EXERCISE GOAL: What lines of the material hold the string "Virgen"? Pull each of them out.
== Segment start ==
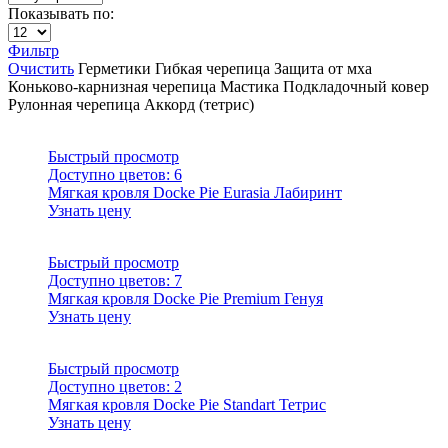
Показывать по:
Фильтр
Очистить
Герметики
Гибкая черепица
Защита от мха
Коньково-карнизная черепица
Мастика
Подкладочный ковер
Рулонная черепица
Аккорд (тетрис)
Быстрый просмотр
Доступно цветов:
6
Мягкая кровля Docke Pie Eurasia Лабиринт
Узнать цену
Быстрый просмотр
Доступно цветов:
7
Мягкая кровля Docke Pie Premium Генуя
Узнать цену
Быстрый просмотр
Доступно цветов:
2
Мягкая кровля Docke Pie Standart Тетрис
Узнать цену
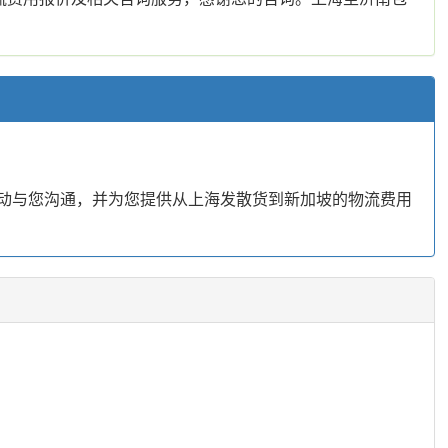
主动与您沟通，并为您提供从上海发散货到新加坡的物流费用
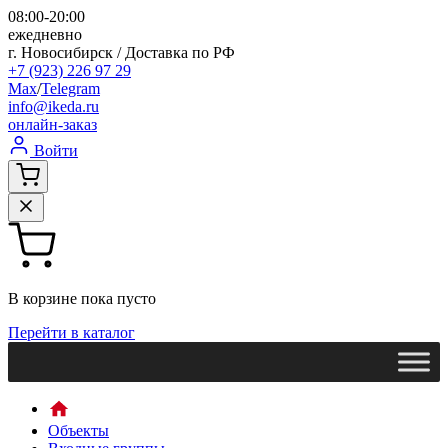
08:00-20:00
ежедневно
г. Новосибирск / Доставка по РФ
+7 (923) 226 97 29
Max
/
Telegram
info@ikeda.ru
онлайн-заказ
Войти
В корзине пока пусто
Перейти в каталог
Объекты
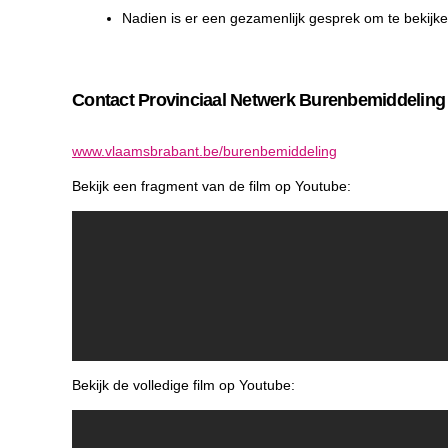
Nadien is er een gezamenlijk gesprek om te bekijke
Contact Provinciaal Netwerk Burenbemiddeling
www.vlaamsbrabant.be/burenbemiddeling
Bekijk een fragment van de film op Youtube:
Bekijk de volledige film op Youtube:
== Segment end ==
== Segment start ==
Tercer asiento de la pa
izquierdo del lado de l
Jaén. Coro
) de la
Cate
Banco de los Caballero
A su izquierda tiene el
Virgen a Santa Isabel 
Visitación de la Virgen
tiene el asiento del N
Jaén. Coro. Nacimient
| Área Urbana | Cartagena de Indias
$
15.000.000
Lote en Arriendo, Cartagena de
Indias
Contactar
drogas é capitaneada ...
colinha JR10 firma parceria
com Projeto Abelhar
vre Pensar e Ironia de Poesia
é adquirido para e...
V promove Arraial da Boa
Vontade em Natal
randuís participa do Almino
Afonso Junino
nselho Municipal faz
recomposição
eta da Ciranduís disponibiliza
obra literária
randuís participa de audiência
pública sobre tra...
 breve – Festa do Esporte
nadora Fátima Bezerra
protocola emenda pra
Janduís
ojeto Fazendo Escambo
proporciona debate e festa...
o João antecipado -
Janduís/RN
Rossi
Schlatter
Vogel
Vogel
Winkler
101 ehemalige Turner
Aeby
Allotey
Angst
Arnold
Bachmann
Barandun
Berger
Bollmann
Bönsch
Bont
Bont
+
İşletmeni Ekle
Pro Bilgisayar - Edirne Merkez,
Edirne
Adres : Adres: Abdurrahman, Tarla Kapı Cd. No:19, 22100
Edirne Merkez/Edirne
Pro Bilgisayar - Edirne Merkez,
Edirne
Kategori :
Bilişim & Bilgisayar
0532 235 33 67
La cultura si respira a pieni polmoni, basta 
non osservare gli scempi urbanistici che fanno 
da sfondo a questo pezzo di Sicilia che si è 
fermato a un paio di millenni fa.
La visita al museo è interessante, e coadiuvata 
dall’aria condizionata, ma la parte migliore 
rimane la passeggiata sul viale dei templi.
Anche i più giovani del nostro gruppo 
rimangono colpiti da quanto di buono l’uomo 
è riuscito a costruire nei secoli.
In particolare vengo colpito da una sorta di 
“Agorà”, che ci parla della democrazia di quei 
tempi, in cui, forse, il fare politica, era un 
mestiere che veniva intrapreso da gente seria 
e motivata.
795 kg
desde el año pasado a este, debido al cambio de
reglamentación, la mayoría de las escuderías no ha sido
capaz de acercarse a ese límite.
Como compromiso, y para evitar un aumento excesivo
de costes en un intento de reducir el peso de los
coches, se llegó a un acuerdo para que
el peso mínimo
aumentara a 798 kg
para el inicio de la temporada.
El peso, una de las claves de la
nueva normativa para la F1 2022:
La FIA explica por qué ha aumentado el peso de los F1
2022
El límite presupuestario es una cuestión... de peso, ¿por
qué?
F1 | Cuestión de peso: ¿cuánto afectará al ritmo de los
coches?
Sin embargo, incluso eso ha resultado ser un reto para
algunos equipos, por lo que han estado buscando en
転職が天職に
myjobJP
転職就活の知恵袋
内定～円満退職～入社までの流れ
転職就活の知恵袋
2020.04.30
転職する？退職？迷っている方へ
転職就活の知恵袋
== Segment end ==
ANSWER BELOW:
Virgen a Santa Isabel 
Visitación de la Virgen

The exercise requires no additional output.